03 March 2026, 17:14

Niedersachsen plant Erschwerniszulage für Notfallsanitäter in kommunalen Rettungsdiensten

Ein Plakat mit der Aufschrift "Beende den Job: Gesundheit sollte ein Recht sein, nicht ein Privileg" und eine Karte mit der Aufschrift "Mache niedrigere Gesundheitskosten permanent und schließe die Versorgungslücke für amerikanische Familien."

Niedersachsen plant Erschwerniszulage für Notfallsanitäter in kommunalen Rettungsdiensten

Die Landesregierung Niedersachsens hat einen überarbeiteten Entwurf zur Änderung der Härtefallzulagenverordnung vorgelegt.

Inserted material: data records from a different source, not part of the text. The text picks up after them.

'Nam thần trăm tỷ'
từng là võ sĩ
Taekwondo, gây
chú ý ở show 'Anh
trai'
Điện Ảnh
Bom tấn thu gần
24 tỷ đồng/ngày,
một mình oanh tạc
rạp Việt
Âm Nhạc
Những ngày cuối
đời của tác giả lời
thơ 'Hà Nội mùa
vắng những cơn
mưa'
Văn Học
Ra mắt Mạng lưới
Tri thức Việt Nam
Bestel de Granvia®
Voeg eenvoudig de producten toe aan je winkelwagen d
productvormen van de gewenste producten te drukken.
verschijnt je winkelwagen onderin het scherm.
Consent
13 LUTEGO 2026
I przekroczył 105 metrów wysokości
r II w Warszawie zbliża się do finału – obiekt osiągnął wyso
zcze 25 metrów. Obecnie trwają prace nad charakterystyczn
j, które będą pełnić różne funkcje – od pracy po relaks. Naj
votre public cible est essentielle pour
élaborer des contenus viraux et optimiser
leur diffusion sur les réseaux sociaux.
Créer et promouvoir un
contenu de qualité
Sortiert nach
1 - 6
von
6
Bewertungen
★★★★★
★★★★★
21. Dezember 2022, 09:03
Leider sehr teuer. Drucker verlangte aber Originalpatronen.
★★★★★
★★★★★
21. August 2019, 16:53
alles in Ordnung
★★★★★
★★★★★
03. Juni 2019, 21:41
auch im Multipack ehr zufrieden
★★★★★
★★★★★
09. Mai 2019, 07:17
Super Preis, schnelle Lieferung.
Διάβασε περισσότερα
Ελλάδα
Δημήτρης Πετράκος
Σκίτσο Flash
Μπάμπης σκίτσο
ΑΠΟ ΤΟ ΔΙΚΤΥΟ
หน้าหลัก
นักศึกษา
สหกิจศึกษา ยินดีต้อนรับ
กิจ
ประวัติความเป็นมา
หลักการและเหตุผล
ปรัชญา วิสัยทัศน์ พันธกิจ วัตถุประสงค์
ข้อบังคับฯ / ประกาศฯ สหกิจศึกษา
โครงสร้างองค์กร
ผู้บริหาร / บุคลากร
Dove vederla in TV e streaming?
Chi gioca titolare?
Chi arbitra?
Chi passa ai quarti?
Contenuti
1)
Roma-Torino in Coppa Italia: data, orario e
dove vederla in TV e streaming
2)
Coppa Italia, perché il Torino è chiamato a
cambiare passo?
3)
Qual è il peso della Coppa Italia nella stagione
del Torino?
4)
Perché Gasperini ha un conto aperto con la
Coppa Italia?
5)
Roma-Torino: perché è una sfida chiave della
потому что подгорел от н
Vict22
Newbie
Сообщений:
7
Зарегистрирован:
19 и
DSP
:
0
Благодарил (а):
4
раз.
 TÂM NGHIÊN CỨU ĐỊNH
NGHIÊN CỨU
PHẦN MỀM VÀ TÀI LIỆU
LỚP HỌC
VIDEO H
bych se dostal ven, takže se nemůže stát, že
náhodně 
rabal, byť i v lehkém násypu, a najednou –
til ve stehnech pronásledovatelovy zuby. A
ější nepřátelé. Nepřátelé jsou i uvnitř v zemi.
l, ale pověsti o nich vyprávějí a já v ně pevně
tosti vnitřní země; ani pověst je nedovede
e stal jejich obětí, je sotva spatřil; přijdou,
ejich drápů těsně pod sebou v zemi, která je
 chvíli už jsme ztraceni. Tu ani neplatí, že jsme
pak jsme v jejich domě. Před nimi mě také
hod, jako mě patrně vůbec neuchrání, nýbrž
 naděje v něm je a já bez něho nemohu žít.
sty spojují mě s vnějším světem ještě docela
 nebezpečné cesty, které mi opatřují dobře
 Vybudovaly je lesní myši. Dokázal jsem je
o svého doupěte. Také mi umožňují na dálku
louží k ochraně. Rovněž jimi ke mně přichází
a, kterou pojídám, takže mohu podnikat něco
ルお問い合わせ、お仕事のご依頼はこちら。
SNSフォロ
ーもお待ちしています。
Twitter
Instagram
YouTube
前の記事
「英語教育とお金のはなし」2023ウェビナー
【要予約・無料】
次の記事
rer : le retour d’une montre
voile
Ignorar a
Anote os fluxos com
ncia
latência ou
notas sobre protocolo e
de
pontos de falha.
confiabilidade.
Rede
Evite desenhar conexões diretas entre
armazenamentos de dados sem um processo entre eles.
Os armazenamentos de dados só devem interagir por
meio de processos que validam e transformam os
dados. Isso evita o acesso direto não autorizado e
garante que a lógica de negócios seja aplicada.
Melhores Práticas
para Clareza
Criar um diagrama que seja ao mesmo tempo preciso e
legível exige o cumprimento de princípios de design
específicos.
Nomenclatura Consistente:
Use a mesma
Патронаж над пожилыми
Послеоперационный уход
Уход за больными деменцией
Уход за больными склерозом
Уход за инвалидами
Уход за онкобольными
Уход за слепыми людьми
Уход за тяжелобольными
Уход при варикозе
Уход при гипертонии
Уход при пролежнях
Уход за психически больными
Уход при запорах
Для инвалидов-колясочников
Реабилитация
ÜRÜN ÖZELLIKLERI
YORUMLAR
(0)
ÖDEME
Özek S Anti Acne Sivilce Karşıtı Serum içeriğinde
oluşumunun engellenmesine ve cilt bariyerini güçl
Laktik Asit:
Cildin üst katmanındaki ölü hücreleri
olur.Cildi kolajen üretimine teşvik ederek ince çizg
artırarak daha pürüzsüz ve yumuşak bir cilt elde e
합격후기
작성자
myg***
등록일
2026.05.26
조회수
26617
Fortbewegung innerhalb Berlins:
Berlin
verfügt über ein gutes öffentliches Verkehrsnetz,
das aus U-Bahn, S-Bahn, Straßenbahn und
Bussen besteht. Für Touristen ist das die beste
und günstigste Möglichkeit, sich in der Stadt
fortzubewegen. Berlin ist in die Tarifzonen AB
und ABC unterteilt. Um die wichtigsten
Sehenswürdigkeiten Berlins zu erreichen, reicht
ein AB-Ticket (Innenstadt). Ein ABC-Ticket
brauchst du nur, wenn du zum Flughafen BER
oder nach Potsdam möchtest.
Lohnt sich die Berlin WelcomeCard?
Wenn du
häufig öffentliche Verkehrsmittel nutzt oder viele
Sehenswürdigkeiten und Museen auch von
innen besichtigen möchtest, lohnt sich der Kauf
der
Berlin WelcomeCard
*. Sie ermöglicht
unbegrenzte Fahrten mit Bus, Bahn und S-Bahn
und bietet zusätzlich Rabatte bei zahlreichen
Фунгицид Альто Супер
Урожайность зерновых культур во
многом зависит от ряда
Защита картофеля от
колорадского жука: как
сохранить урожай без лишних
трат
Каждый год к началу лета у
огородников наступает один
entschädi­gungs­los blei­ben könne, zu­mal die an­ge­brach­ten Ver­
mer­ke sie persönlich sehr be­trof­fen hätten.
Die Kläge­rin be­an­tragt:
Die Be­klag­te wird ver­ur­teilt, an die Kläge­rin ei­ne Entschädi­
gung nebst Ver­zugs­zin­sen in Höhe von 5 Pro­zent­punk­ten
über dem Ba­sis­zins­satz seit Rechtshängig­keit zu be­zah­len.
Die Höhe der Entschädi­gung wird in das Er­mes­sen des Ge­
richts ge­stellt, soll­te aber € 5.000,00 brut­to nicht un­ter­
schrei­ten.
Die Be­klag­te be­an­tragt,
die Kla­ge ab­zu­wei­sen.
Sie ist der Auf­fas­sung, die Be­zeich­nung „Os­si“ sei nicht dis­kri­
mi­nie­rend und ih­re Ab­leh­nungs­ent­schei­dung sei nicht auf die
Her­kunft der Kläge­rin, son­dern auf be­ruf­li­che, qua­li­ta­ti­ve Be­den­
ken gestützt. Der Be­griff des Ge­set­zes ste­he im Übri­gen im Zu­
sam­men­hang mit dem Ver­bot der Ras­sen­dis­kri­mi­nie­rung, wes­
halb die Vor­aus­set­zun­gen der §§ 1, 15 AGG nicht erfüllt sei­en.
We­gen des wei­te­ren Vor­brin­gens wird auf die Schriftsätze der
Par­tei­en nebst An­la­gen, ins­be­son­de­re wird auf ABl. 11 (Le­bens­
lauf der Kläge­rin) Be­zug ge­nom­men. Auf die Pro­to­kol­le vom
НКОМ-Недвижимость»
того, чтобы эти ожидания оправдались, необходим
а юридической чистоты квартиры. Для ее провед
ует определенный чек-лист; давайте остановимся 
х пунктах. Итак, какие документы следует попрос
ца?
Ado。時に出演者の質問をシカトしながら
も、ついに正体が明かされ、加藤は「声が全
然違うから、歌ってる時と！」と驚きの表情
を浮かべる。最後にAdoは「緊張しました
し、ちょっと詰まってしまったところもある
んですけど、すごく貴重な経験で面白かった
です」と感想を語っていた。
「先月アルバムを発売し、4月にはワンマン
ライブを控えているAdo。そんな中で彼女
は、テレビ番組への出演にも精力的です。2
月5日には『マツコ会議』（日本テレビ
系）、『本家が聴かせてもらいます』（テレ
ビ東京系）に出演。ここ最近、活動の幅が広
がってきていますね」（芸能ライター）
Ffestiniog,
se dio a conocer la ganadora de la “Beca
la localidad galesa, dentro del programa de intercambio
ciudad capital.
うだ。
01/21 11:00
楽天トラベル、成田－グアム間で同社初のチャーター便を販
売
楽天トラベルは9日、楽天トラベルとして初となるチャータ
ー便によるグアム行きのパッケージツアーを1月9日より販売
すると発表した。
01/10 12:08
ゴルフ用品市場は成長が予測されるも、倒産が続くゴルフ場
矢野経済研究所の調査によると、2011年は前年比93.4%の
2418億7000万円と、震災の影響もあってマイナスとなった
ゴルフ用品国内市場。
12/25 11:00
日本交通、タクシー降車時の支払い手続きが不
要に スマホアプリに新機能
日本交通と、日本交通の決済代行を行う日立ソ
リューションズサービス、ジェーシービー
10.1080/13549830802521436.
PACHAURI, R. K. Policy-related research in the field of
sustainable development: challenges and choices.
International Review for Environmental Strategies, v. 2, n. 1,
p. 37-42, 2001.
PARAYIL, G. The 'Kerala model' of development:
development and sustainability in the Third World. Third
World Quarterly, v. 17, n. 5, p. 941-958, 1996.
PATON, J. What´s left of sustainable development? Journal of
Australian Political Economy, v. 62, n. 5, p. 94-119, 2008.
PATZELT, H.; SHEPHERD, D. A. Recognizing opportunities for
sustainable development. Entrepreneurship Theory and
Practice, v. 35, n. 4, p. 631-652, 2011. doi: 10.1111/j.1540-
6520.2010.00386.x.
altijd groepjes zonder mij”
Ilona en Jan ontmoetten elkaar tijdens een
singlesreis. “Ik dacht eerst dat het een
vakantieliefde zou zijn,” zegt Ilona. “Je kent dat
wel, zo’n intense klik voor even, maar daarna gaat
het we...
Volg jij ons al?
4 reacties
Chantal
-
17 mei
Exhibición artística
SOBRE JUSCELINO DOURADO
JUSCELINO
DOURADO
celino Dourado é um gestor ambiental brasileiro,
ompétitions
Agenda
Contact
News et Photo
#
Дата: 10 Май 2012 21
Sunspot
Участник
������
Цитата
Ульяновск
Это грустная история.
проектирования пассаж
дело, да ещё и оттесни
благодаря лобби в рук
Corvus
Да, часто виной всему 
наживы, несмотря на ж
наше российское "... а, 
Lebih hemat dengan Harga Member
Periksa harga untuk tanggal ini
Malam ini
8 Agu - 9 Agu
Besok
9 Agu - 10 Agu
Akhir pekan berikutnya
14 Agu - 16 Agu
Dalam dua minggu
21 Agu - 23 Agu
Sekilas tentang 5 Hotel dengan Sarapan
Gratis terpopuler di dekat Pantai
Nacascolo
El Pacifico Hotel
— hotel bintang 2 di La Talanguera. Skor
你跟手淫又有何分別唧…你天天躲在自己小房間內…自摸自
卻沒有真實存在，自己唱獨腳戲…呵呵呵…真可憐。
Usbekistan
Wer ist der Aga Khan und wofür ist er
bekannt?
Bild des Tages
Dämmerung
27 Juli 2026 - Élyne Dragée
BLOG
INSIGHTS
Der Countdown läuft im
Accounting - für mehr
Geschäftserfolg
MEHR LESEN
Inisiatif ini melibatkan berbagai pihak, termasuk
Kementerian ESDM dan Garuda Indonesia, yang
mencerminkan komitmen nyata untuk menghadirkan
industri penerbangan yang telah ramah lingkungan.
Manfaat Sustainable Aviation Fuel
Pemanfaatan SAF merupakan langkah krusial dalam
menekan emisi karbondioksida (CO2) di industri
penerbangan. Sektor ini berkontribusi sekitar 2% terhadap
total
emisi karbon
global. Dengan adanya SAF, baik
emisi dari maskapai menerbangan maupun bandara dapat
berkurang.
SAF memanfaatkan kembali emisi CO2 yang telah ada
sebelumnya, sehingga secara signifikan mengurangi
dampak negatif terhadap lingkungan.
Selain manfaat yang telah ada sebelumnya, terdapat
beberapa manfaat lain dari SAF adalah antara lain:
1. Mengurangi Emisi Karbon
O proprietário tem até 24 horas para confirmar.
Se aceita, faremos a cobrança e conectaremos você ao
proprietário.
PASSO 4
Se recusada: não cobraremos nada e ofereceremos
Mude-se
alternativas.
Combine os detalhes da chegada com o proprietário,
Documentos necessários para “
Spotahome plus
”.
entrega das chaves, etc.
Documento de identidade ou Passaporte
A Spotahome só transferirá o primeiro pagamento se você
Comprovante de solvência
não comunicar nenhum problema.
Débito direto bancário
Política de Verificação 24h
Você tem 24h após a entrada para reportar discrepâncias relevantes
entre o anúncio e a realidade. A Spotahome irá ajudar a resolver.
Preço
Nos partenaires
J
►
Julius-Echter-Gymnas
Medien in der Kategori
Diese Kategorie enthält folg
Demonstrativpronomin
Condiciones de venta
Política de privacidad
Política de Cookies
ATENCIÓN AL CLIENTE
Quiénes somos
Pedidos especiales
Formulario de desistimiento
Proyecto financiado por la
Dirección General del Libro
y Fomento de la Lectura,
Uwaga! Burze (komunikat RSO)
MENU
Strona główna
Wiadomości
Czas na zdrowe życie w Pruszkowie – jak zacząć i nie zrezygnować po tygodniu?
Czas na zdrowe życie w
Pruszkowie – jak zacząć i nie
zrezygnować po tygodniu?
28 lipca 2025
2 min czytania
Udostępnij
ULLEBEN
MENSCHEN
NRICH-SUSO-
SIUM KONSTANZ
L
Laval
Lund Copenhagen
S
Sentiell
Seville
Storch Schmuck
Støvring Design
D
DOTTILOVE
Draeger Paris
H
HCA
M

Die Aktualisierung richtet sich vor allem an Beamte, die als Notfallsanitäter in kommunalen Rettungsdiensten tätig sind. Derzeit läuft eine zweite Runde der Beteiligung der Interessenvertreter, um Feedback zu den geplanten Änderungen einzuholen.

Der neue Entwurf sieht eine Erschwerniszulage vor, die die hohen Anforderungen und die Verantwortung würdigen soll, denen Notfallsanitäter in ihrem Berufsalltag ausgesetzt sind. Die Zulage soll jedoch nur für Beschäftigte in den Entgeltgruppen bis einschließlich A 8 gelten.

Einige Kommunen hatten die Herausforderungen bereits durch eine Höhergruppierung der Stellen auf die Entgeltgruppe A 9 adressiert. Die überarbeitete Verordnung berücksichtigt dies und stellt sicher, dass es keine Überschneidungen mit bereits vorgenommenen Anpassungen gibt. Unklar bleibt jedoch, wie viele Kommunen eine solche Aufwertung bereits umgesetzt haben – aktuelle Daten liefern hierzu keine konkreten Zahlen.

Ziel der geplanten Änderungen ist eine angemessene Vergütung der anspruchsvollen Tätigkeit von Notfallsanitäterinnen und Notfallsanitäter. Die Interessenvertreter werden den Entwurf nun prüfen, bevor endgültige Entscheidungen getroffen werden. Das Ergebnis wird darüber entscheiden, wie die Zulage in den kommunalen Rettungsdiensten Niedersachsens umgesetzt wird.